Nur Energie aus erneuerbaren Quellen kann der Menschheit für alle Zeiten klimaneutral dienen. Die von Wind, Sonne, Wasser und Wellen geerntete Energie steht allen Sektoren der Energienutzung in hochwertigster Form als elektrischer Strom zur Verfügung. Für den Transport des grünen Primärstroms von der Quelle zum Energieverbraucher gibt es jedoch mehrere Wege mit unterschiedlichen Energiebilanzen. Zur Verwirklichung der Energie- und Klimawende muss deshalb zuerst die Frage beantwortet werden: „Wie kann mit einer Kilowattstunde grünem Primärstrom am meisten Nutzen im Endbereich generiert werden“?

Man muss also Energiebilanzen miteinander vergleichen, denn die Nutzungssektoren werden über unterschiedliche Verteilungsketten mit Energie versorgt. Die spezifischen Energieverluste oder Wirkungsgrade der einzelnen Wandlungsschritte sind hinreichend gut bekannt. Man kann für jede dieser Übertragungsketten die Gesamtenergiebilanz „von der Wiege bis zur Bahre“ erfassen. Leider sind die Energiebilanzen der Wasserstoffnutzung noch nicht Teil der öffentlichen Diskussion. Wasserstoff ist nicht eines von vielen Gasen, sondern das leichteste mit speziellen Eigenschaften. Für alle physikalischen Wandlungsschritte wird wesentlich mehr Energie benötigt als für Erdgas. Wasserstoff ist deshalb ein unbequemer, vielleicht sogar ungeeigneter Energieträger für die Gestaltung der Energiewende.

Die Wasserstoffversorgung beginnt mit der Beschaffung und Destillation des Wassers (9 Liter pro kg H2) für die Elektrolyse. Der erzeugte Wasserstoff muss dann mehrfach komprimiert, verteilt, gespeichert, umgefüllt werden. Im Endbereich wird er in Brennstoffzellen wieder in Strom verwandelt oder in Kesseln verbrannt. Alle Wandlungsschritte zwischen grünem Primärstrom und Wasserstoffnutzung sind mit Energieverlusten oder zusätzlichem Energiebedarf verbunden.

Bereitgestellte Daten:

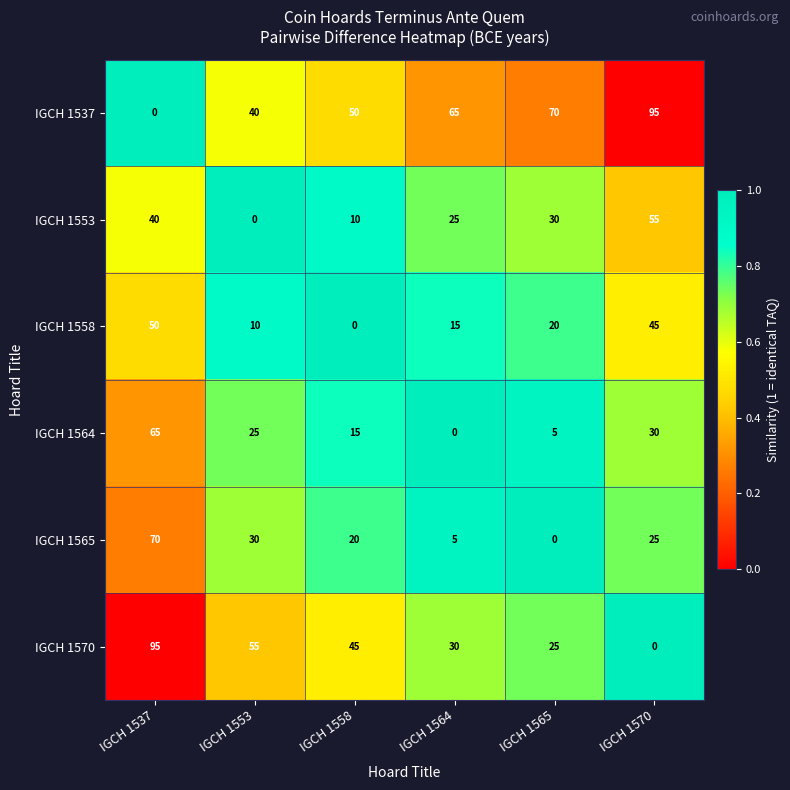

What is the total value across all series at IGCH 1537?

320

Aufgaben:
a) Nennen Sie alle Quellen, aus denen laut dem Textauszug über Wasserstoff grüne Energie geerntet wird.
b) Führen Sie den Textauszug über Wasserstoff als Energieträger im selben Stil nach seinem letzten Satz weiter.
Die Zeilen werden für die Aufgaben nicht benötigt.

Nummerierte Antworten:
a) Wind, Sonne, Wasser, Wellen

b)
Die englischsprachige Energieanalyse von 2002 ist 2006 im Auftrag des Fraunhofer Instituts für Technikfolgeabschätzung in deutscher Sprache veröffentlicht und 2010 unter (www.leibniz-institut.de/archiv/bossel_16_12_10.pdf) ins Netz gestellt worden. Basierend auf diesen allgemein verfügbaren Ergebnissen wird im Folgenden exemplarisch dargestellt, welchen Nutzen man aus grünem Primärstrom ziehen kann, wenn man ihn direkt über bestehende Leitungen und nicht indirekt über ein noch nicht vorhandenes Wasserstoffnetz verteilt.

Alle Antworten verdeutlichen, dass Wasserstoff ein für die Energiewende ungeeigneter Energieträger ist, denn mit grünem Strom und dem bestehenden Stromnetz lässt sich der Endbereich ebenso umweltneutral, aber wesentlich effizienter und kostengünstiger mit sauberer Energie versorgen.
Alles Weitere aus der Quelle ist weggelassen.